Mais un article d’ Alain Le Diberder sur son site « Après la révolution numérique », analyse la crise sans précédent que traversent les grands studios américains et qui menace leur survie. Rappelons que Alain Le Diberder, qui a eu des fonctions importantes dans l’audiovisuel français, de Canal + à Arte, est aussi un des meilleurs économistes de l’audiovisuel. https://fr.wikipedia.org/wiki/Alain_Le_Diberder . En fait, : « Le vieil Hollywood : anatomie d’une chute » est le premier de 6 articles. Ils nous obligent à nous interroger sur ce qui se passerait si Hollywood n’était plus au rendez-vous. https://alain.le-diberder.com/le-vieil-hollywood-anatomie-dune-chute/
Alain Le Diberder
Dans le premier article Il fait trois constatations. Tout d’abord l’effondrement du cours de bourse des majors depuis trois ans, de -15% pour Fox Broadcasting à -84% à Warner Discovery, en passant par -43% pour Disney. Or cette évolution est totalement à contre-courant de la bourse américaine. Nous avions souligné les menaces de démantèlement qui pèsent sur Paramount. https://siritz.com/editorial/vers-une-major-historique-de-moins/ Certes, certains de ces groupes sont encore bénéficiaires et ont de la trésorerie. Mais une grande part de leur capital est détenu par des fonds d’investissement. Or, l’évolution est telle que ceux-ci risquent de se réveiller et d’exiger un grand nettoyage.
Cette évolution s’explique tout d’abord par l’effondrement des abonnements au câble outre-Atlantque. C’est grave parce qu’aux États-Unis les chaînes de télévision étaient toutes reçues par le câble et non par le hertzien. L’accès au câble est payant (en moyenne 150 $ par mois) et les réseaux payent très cher toutes les chaînes, généralistes ou thématiques.

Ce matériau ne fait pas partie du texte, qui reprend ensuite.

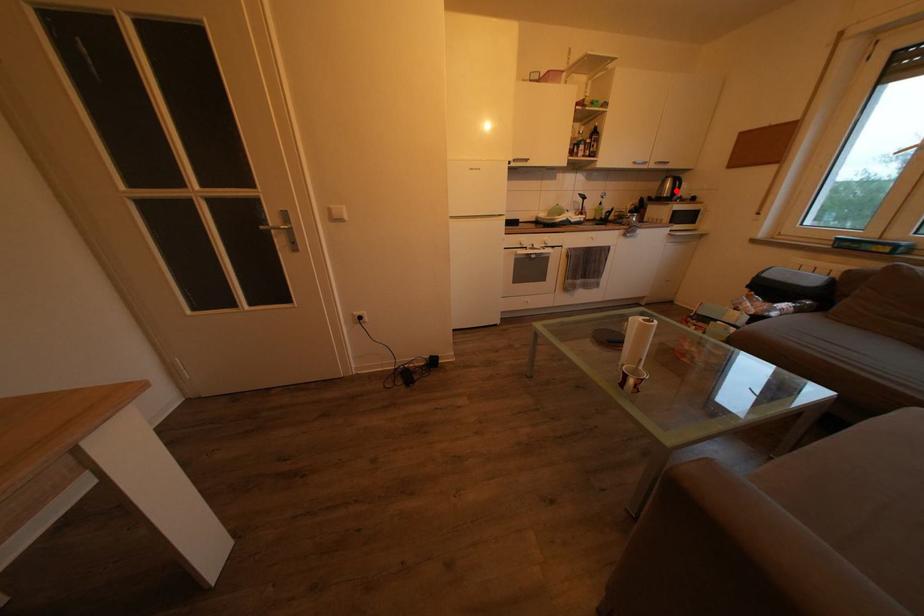
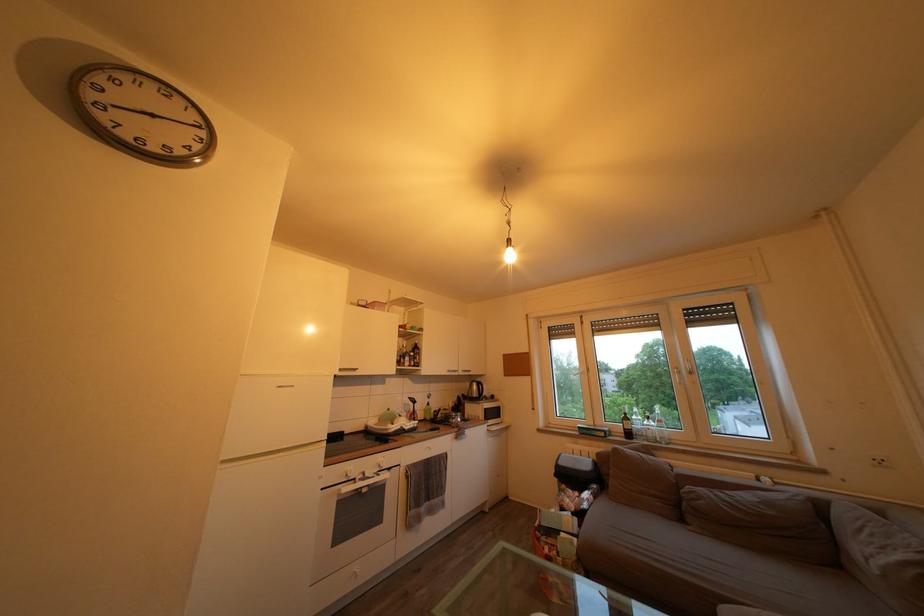
Question: A red point is marked in image1. In image2, is the corresponding 3D point closer to the camera or farther? Reply with the corresponding letter.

Cette importante recette est donc en train de chuter. Or la plupart des chaînes, à commencer par les 4 grandes généralistes appartiennent aux studios. Certes les foyers américains ont quitté le câble pour les opérateurs internet. Mais ceux-ci ne payent pas le même prix aux chaînes et les foyers ont abandonné l’abonnement à des chaînes au profit d’autres services.
Seconde constatation : Internet a vu la réussite d’un opérateur de S-vod, Netflix. Alain le Diberder décrit de manière édifiante l’aveuglement des majors à l’égard de ce nouveau service et leur incapacité à comprendre le numérique. Jusqu’à ce que chacun crée son propre service de S-Vod, en cumulant les erreurs, et qu’ils y perdent, en cumulé, 10 milliards $ par an. Leur diversification dans la S-vod est un véritable tonneau des danaïdes.
Enfin, troisième constatation, et qui explique la seconde, est le grand âge des dirigeants de ces groupes (75 ans en moyenne) alors que l’âge moyen des dirigeants du numérique est de 48 ans. Les dirigeants des majors sont d’une génération qui ne comprend ni les enjeux et ni les impératifs de ces nouvelles technologies. Et, en outre ils sont excessivement bien payés, même quand leurs résultats sont désastreux.
En conclusion Alain Le Diberder n’exclut pas l’entrée dans le secteur audiovisuel et cinématographique d’Apple et de Google.tv et le renforcement de celui d’Amazon. Tandis que 2025 devrait voir l’entrée en force de lIA dans la création. Les 5 articles suivants analyseront chacun des 5 grands studios survivants.
Bien entendu, au cours de leur histoire, Hollywood, comme le cinéma, leur plusieurs fois semblé à l’aube de sa disparition et, à chaque fois trouvé les chemins de leur résurrection. Mais le cinéma français ne peut se désintéresser des nouvelles menaces qui pèsent sur le cinéma américain.